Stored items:
......

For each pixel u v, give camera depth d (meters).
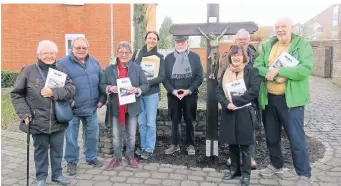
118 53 4.53
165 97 9.10
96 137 4.67
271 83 4.02
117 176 4.38
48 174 4.43
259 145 5.50
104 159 5.00
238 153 4.22
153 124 5.00
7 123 6.88
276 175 4.38
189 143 5.20
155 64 4.91
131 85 4.54
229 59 4.01
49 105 3.81
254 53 4.63
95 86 4.52
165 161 4.91
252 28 4.52
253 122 3.97
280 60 3.89
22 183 4.16
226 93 4.03
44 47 3.79
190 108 5.02
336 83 15.94
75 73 4.33
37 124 3.79
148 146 5.00
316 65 21.64
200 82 4.98
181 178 4.31
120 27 15.85
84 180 4.25
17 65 16.66
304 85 3.88
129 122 4.66
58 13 16.12
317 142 5.89
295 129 3.94
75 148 4.44
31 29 16.39
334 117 8.14
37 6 16.17
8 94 8.95
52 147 4.06
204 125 5.90
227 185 4.10
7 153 5.21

......

* _Task_:
Make an exact copy of every entry above, but keep the pictures out of it.

* _Your solution_:
For each pixel u v, give camera depth d (meters).
118 53 4.53
165 97 9.10
96 137 4.67
271 83 4.02
117 176 4.38
48 174 4.43
259 145 5.50
104 159 5.00
238 153 4.22
153 124 5.00
7 123 6.88
276 175 4.38
189 143 5.20
155 64 4.91
131 85 4.54
229 59 4.01
49 105 3.81
254 53 4.63
95 86 4.52
165 161 4.91
252 28 4.52
253 122 3.97
280 60 3.89
22 183 4.16
226 93 4.03
44 47 3.79
190 108 5.02
336 83 15.94
75 73 4.33
37 124 3.79
148 146 5.00
316 65 21.64
200 82 4.98
181 178 4.31
120 27 15.85
84 180 4.25
17 65 16.66
304 85 3.88
129 122 4.66
58 13 16.12
317 142 5.89
295 129 3.94
75 148 4.44
31 29 16.39
334 117 8.14
37 6 16.17
8 94 8.95
52 147 4.06
204 125 5.90
227 185 4.10
7 153 5.21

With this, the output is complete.